◆ WORK ORDER ◆
Without skipping anything, transcribe the listing that follows.

==== GIVEN DATA

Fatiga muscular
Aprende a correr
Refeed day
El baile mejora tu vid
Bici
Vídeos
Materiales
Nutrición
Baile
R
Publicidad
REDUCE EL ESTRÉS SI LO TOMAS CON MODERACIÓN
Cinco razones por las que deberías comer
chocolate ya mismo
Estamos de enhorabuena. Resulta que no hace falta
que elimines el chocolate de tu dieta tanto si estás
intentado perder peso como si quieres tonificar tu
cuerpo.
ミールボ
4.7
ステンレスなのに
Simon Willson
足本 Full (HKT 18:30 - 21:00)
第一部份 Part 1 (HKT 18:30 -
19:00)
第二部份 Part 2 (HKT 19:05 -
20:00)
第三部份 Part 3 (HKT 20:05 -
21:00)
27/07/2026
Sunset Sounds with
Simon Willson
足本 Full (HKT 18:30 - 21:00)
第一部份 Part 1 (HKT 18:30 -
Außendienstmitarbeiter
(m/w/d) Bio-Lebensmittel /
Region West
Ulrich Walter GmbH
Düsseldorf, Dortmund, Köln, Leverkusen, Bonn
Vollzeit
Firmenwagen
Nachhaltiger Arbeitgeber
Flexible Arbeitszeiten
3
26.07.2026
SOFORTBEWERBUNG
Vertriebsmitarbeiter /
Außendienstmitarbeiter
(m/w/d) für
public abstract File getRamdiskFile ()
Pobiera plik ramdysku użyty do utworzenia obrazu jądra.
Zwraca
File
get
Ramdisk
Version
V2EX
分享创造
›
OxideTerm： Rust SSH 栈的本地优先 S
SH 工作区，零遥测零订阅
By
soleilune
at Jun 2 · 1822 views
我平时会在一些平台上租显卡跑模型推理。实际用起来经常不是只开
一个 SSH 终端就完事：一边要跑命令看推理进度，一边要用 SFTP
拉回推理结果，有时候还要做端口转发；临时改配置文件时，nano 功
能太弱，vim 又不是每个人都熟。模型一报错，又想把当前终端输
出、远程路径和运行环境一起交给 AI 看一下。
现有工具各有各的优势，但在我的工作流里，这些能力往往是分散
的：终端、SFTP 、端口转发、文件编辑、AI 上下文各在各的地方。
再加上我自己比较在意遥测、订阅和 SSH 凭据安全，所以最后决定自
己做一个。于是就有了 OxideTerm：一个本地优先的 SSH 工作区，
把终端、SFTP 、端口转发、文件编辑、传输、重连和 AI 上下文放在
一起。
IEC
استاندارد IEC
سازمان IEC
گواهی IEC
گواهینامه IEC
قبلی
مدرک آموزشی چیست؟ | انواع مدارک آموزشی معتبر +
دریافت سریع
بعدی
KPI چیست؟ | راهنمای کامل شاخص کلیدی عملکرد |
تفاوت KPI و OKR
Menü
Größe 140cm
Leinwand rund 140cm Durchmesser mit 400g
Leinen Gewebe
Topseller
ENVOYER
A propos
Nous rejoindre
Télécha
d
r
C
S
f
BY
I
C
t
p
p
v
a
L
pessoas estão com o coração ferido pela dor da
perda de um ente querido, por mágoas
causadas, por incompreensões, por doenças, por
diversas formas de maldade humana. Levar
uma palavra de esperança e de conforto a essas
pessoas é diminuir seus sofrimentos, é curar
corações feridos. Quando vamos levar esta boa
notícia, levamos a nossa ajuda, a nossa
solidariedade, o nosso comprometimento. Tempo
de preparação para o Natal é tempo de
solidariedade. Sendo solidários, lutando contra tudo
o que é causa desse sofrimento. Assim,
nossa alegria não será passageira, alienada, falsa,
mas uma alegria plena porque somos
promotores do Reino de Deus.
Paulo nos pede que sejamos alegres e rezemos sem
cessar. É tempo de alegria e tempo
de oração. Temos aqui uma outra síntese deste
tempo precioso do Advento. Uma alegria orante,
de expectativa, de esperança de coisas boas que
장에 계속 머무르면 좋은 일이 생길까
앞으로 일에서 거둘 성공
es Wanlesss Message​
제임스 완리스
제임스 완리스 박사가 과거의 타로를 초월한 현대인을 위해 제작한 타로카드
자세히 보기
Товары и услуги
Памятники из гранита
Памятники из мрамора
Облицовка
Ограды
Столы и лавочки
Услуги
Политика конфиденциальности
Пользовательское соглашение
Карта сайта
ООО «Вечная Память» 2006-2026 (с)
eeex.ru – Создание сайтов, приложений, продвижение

========

◆ ANSWER SPACE ◆
Fatiga muscular
Aprende a correr
Refeed day
El baile mejora tu vid
Bici
Vídeos
Materiales
Nutrición
Baile
R
Publicidad
REDUCE EL ESTRÉS SI LO TOMAS CON MODERACIÓN
Cinco razones por las que deberías comer
chocolate ya mismo
Estamos de enhorabuena. Resulta que no hace falta
que elimines el chocolate de tu dieta tanto si estás
intentado perder peso como si quieres tonificar tu
cuerpo.
ミールボ
4.7
ステンレスなのに
Simon Willson
足本 Full (HKT 18:30 - 21:00)
第一部份 Part 1 (HKT 18:30 -
19:00)
第二部份 Part 2 (HKT 19:05 -
20:00)
第三部份 Part 3 (HKT 20:05 -
21:00)
27/07/2026
Sunset Sounds with
Simon Willson
足本 Full (HKT 18:30 - 21:00)
第一部份 Part 1 (HKT 18:30 -
Außendienstmitarbeiter
(m/w/d) Bio-Lebensmittel /
Region West
Ulrich Walter GmbH
Düsseldorf, Dortmund, Köln, Leverkusen, Bonn
Vollzeit
Firmenwagen
Nachhaltiger Arbeitgeber
Flexible Arbeitszeiten
3
26.07.2026
SOFORTBEWERBUNG
Vertriebsmitarbeiter /
Außendienstmitarbeiter
(m/w/d) für
public abstract File getRamdiskFile ()
Pobiera plik ramdysku użyty do utworzenia obrazu jądra.
Zwraca
File
get
Ramdisk
Version
V2EX
分享创造
›
OxideTerm： Rust SSH 栈的本地优先 S
SH 工作区，零遥测零订阅
By
soleilune
at Jun 2 · 1822 views
我平时会在一些平台上租显卡跑模型推理。实际用起来经常不是只开
一个 SSH 终端就完事：一边要跑命令看推理进度，一边要用 SFTP
拉回推理结果，有时候还要做端口转发；临时改配置文件时，nano 功
能太弱，vim 又不是每个人都熟。模型一报错，又想把当前终端输
出、远程路径和运行环境一起交给 AI 看一下。
现有工具各有各的优势，但在我的工作流里，这些能力往往是分散
的：终端、SFTP 、端口转发、文件编辑、AI 上下文各在各的地方。
再加上我自己比较在意遥测、订阅和 SSH 凭据安全，所以最后决定自
己做一个。于是就有了 OxideTerm：一个本地优先的 SSH 工作区，
把终端、SFTP 、端口转发、文件编辑、传输、重连和 AI 上下文放在
一起。
IEC
استاندارد IEC
سازمان IEC
گواهی IEC
گواهینامه IEC
قبلی
مدرک آموزشی چیست؟ | انواع مدارک آموزشی معتبر +
دریافت سریع
بعدی
KPI چیست؟ | راهنمای کامل شاخص کلیدی عملکرد |
تفاوت KPI و OKR
Menü
Größe 140cm
Leinwand rund 140cm Durchmesser mit 400g
Leinen Gewebe
Topseller
ENVOYER
A propos
Nous rejoindre
Télécha
d
r
C
S
f
BY
I
C
t
p
p
v
a
L
pessoas estão com o coração ferido pela dor da
perda de um ente querido, por mágoas
causadas, por incompreensões, por doenças, por
diversas formas de maldade humana. Levar
uma palavra de esperança e de conforto a essas
pessoas é diminuir seus sofrimentos, é curar
corações feridos. Quando vamos levar esta boa
notícia, levamos a nossa ajuda, a nossa
solidariedade, o nosso comprometimento. Tempo
de preparação para o Natal é tempo de
solidariedade. Sendo solidários, lutando contra tudo
o que é causa desse sofrimento. Assim,
nossa alegria não será passageira, alienada, falsa,
mas uma alegria plena porque somos
promotores do Reino de Deus.
Paulo nos pede que sejamos alegres e rezemos sem
cessar. É tempo de alegria e tempo
de oração. Temos aqui uma outra síntese deste
tempo precioso do Advento. Uma alegria orante,
de expectativa, de esperança de coisas boas que
장에 계속 머무르면 좋은 일이 생길까
앞으로 일에서 거둘 성공
es Wanlesss Message​
제임스 완리스
제임스 완리스 박사가 과거의 타로를 초월한 현대인을 위해 제작한 타로카드
자세히 보기
Товары и услуги
Памятники из гранита
Памятники из мрамора
Облицовка
Ограды
Столы и лавочки
Услуги
Политика конфиденциальности
Пользовательское соглашение
Карта сайта
ООО «Вечная Память» 2006-2026 (с)
eeex.ru – Создание сайтов, приложений, продвижение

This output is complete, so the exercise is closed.